▸ Work to complete
Where a record contains a picture, omit the picture and repeat the rest exactly.

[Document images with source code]

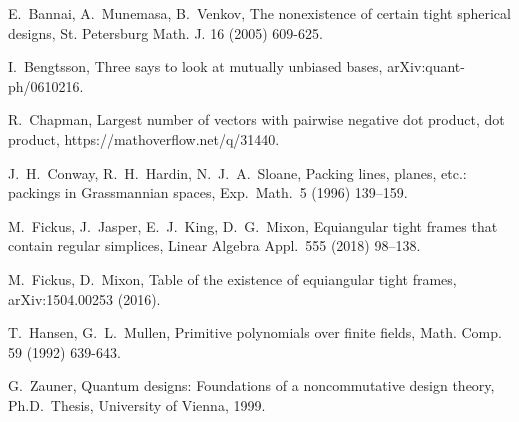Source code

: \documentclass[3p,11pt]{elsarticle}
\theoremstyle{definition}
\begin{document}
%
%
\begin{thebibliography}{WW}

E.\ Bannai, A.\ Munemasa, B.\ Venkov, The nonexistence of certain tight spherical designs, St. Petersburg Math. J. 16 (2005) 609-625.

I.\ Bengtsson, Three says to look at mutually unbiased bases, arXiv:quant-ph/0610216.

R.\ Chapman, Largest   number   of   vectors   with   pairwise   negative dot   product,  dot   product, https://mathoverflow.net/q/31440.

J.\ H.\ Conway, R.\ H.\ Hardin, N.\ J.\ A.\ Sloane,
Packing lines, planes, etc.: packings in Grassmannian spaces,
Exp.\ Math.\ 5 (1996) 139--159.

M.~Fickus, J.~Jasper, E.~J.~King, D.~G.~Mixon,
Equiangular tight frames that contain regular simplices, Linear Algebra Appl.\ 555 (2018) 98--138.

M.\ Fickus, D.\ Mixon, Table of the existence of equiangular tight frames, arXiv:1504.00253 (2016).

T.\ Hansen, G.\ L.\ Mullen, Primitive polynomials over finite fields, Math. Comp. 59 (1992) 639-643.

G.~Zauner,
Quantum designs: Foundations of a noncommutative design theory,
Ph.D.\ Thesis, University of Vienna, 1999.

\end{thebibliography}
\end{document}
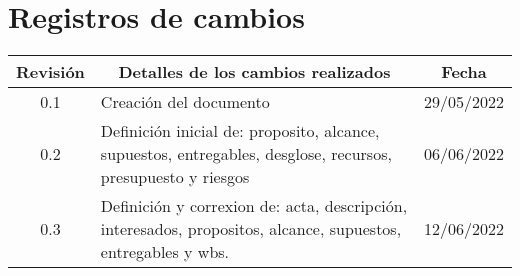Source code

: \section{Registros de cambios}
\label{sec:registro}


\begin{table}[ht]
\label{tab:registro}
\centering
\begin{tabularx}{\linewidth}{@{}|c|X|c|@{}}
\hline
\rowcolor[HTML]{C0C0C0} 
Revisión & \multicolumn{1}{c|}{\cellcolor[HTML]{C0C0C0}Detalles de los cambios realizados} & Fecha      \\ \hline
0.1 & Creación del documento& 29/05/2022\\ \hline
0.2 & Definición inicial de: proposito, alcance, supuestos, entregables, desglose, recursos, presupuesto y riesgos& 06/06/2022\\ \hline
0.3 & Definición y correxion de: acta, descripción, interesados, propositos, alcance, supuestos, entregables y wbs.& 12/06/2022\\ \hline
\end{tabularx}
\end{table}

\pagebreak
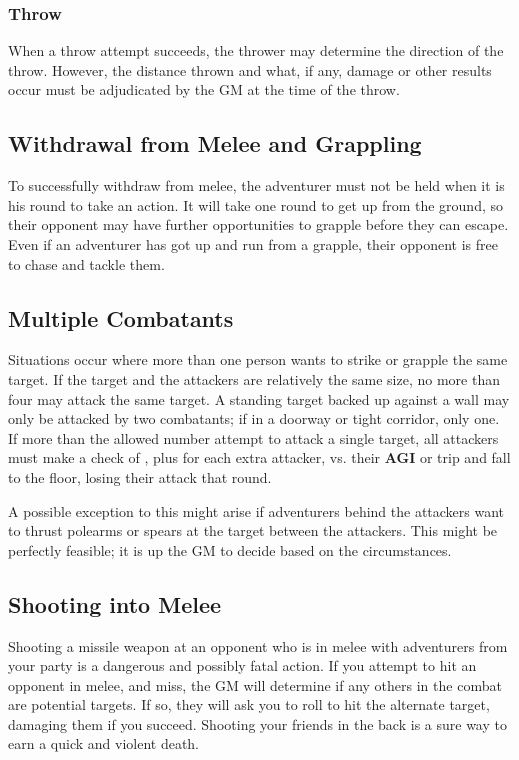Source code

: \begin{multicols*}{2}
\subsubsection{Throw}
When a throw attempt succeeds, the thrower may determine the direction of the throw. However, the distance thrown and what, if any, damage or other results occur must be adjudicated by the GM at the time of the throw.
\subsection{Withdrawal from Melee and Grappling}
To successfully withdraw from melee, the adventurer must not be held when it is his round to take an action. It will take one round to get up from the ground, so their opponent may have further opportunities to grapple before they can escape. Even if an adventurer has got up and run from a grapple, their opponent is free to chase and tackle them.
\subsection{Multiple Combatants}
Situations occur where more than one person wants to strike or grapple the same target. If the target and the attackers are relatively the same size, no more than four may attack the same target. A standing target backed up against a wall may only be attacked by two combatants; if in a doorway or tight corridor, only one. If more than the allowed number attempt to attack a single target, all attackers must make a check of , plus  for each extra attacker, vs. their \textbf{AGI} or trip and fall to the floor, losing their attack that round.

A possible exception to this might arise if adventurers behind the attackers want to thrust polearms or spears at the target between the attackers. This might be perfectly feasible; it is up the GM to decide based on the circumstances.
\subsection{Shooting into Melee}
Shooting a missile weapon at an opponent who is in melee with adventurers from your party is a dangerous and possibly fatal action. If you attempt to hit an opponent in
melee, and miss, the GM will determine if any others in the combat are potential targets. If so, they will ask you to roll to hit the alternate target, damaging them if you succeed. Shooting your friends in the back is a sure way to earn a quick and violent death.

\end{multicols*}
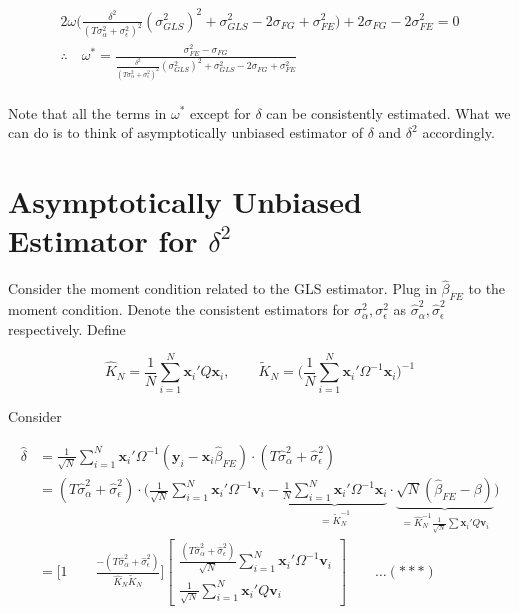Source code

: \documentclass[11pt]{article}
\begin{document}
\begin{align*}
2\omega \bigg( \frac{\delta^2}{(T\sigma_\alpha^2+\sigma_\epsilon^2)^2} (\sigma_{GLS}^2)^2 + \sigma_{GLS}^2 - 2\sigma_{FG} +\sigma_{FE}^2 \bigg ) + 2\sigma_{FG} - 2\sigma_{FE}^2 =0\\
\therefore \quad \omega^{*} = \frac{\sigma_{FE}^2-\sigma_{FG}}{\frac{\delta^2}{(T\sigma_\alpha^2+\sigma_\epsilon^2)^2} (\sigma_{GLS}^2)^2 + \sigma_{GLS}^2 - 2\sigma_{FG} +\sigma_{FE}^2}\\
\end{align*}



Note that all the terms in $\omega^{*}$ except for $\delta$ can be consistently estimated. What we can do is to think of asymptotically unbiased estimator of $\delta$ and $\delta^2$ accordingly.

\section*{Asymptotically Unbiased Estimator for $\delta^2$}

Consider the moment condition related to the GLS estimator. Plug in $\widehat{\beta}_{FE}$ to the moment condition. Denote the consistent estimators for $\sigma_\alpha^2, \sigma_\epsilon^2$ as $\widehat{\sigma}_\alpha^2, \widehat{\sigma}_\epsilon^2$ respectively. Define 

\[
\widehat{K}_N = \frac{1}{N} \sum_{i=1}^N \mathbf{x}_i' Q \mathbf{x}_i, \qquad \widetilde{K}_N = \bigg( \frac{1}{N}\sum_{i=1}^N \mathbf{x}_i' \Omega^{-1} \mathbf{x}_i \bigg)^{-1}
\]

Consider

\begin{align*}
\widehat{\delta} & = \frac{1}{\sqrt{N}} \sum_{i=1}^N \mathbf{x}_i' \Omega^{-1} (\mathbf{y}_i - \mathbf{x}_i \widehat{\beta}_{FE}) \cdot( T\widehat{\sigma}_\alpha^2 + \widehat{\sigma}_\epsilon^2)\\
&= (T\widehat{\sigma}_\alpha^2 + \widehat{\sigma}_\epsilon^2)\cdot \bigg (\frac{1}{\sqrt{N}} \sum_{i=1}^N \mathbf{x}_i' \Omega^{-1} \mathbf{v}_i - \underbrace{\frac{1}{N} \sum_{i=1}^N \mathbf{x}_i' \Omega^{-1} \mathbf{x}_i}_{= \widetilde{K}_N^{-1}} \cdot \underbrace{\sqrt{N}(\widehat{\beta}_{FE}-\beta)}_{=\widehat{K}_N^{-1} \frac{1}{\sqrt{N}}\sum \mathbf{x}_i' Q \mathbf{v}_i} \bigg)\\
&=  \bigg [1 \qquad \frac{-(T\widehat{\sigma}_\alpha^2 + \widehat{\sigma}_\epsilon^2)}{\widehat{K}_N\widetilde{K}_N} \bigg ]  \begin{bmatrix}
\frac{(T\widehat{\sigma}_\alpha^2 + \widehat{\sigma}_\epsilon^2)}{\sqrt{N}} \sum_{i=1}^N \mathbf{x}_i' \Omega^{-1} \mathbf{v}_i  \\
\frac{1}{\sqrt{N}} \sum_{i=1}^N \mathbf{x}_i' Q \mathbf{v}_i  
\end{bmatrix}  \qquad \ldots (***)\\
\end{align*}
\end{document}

▸ Response for this exercise
Source code

: \documentclass[3p,11pt]{elsarticle}
\theoremstyle{definition}
\begin{document}
%
%
\begin{thebibliography}{WW}

E.\ Bannai, A.\ Munemasa, B.\ Venkov, The nonexistence of certain tight spherical designs, St. Petersburg Math. J. 16 (2005) 609-625.

I.\ Bengtsson, Three says to look at mutually unbiased bases, arXiv:quant-ph/0610216.

R.\ Chapman, Largest   number   of   vectors   with   pairwise   negative dot   product,  dot   product, https://mathoverflow.net/q/31440.

J.\ H.\ Conway, R.\ H.\ Hardin, N.\ J.\ A.\ Sloane,
Packing lines, planes, etc.: packings in Grassmannian spaces,
Exp.\ Math.\ 5 (1996) 139--159.

M.~Fickus, J.~Jasper, E.~J.~King, D.~G.~Mixon,
Equiangular tight frames that contain regular simplices, Linear Algebra Appl.\ 555 (2018) 98--138.

M.\ Fickus, D.\ Mixon, Table of the existence of equiangular tight frames, arXiv:1504.00253 (2016).

T.\ Hansen, G.\ L.\ Mullen, Primitive polynomials over finite fields, Math. Comp. 59 (1992) 639-643.

G.~Zauner,
Quantum designs: Foundations of a noncommutative design theory,
Ph.D.\ Thesis, University of Vienna, 1999.

\end{thebibliography}
\end{document}
Source code

: \section{Registros de cambios}
\label{sec:registro}


\begin{table}[ht]
\label{tab:registro}
\centering
\begin{tabularx}{\linewidth}{@{}|c|X|c|@{}}
\hline
\rowcolor[HTML]{C0C0C0} 
Revisión & \multicolumn{1}{c|}{\cellcolor[HTML]{C0C0C0}Detalles de los cambios realizados} & Fecha      \\ \hline
0.1 & Creación del documento& 29/05/2022\\ \hline
0.2 & Definición inicial de: proposito, alcance, supuestos, entregables, desglose, recursos, presupuesto y riesgos& 06/06/2022\\ \hline
0.3 & Definición y correxion de: acta, descripción, interesados, propositos, alcance, supuestos, entregables y wbs.& 12/06/2022\\ \hline
\end{tabularx}
\end{table}

\pagebreak
Source code

: \begin{multicols*}{2}
\subsubsection{Throw}
When a throw attempt succeeds, the thrower may determine the direction of the throw. However, the distance thrown and what, if any, damage or other results occur must be adjudicated by the GM at the time of the throw.
\subsection{Withdrawal from Melee and Grappling}
To successfully withdraw from melee, the adventurer must not be held when it is his round to take an action. It will take one round to get up from the ground, so their opponent may have further opportunities to grapple before they can escape. Even if an adventurer has got up and run from a grapple, their opponent is free to chase and tackle them.
\subsection{Multiple Combatants}
Situations occur where more than one person wants to strike or grapple the same target. If the target and the attackers are relatively the same size, no more than four may attack the same target. A standing target backed up against a wall may only be attacked by two combatants; if in a doorway or tight corridor, only one. If more than the allowed number attempt to attack a single target, all attackers must make a check of , plus  for each extra attacker, vs. their \textbf{AGI} or trip and fall to the floor, losing their attack that round.

A possible exception to this might arise if adventurers behind the attackers want to thrust polearms or spears at the target between the attackers. This might be perfectly feasible; it is up the GM to decide based on the circumstances.
\subsection{Shooting into Melee}
Shooting a missile weapon at an opponent who is in melee with adventurers from your party is a dangerous and possibly fatal action. If you attempt to hit an opponent in
melee, and miss, the GM will determine if any others in the combat are potential targets. If so, they will ask you to roll to hit the alternate target, damaging them if you succeed. Shooting your friends in the back is a sure way to earn a quick and violent death.

\end{multicols*}
Source code

: \documentclass[11pt]{article}
\begin{document}
\begin{align*}
2\omega \bigg( \frac{\delta^2}{(T\sigma_\alpha^2+\sigma_\epsilon^2)^2} (\sigma_{GLS}^2)^2 + \sigma_{GLS}^2 - 2\sigma_{FG} +\sigma_{FE}^2 \bigg ) + 2\sigma_{FG} - 2\sigma_{FE}^2 =0\\
\therefore \quad \omega^{*} = \frac{\sigma_{FE}^2-\sigma_{FG}}{\frac{\delta^2}{(T\sigma_\alpha^2+\sigma_\epsilon^2)^2} (\sigma_{GLS}^2)^2 + \sigma_{GLS}^2 - 2\sigma_{FG} +\sigma_{FE}^2}\\
\end{align*}



Note that all the terms in $\omega^{*}$ except for $\delta$ can be consistently estimated. What we can do is to think of asymptotically unbiased estimator of $\delta$ and $\delta^2$ accordingly.

\section*{Asymptotically Unbiased Estimator for $\delta^2$}

Consider the moment condition related to the GLS estimator. Plug in $\widehat{\beta}_{FE}$ to the moment condition. Denote the consistent estimators for $\sigma_\alpha^2, \sigma_\epsilon^2$ as $\widehat{\sigma}_\alpha^2, \widehat{\sigma}_\epsilon^2$ respectively. Define 

\[
\widehat{K}_N = \frac{1}{N} \sum_{i=1}^N \mathbf{x}_i' Q \mathbf{x}_i, \qquad \widetilde{K}_N = \bigg( \frac{1}{N}\sum_{i=1}^N \mathbf{x}_i' \Omega^{-1} \mathbf{x}_i \bigg)^{-1}
\]

Consider

\begin{align*}
\widehat{\delta} & = \frac{1}{\sqrt{N}} \sum_{i=1}^N \mathbf{x}_i' \Omega^{-1} (\mathbf{y}_i - \mathbf{x}_i \widehat{\beta}_{FE}) \cdot( T\widehat{\sigma}_\alpha^2 + \widehat{\sigma}_\epsilon^2)\\
&= (T\widehat{\sigma}_\alpha^2 + \widehat{\sigma}_\epsilon^2)\cdot \bigg (\frac{1}{\sqrt{N}} \sum_{i=1}^N \mathbf{x}_i' \Omega^{-1} \mathbf{v}_i - \underbrace{\frac{1}{N} \sum_{i=1}^N \mathbf{x}_i' \Omega^{-1} \mathbf{x}_i}_{= \widetilde{K}_N^{-1}} \cdot \underbrace{\sqrt{N}(\widehat{\beta}_{FE}-\beta)}_{=\widehat{K}_N^{-1} \frac{1}{\sqrt{N}}\sum \mathbf{x}_i' Q \mathbf{v}_i} \bigg)\\
&=  \bigg [1 \qquad \frac{-(T\widehat{\sigma}_\alpha^2 + \widehat{\sigma}_\epsilon^2)}{\widehat{K}_N\widetilde{K}_N} \bigg ]  \begin{bmatrix}
\frac{(T\widehat{\sigma}_\alpha^2 + \widehat{\sigma}_\epsilon^2)}{\sqrt{N}} \sum_{i=1}^N \mathbf{x}_i' \Omega^{-1} \mathbf{v}_i  \\
\frac{1}{\sqrt{N}} \sum_{i=1}^N \mathbf{x}_i' Q \mathbf{v}_i  
\end{bmatrix}  \qquad \ldots (***)\\
\end{align*}
\end{document}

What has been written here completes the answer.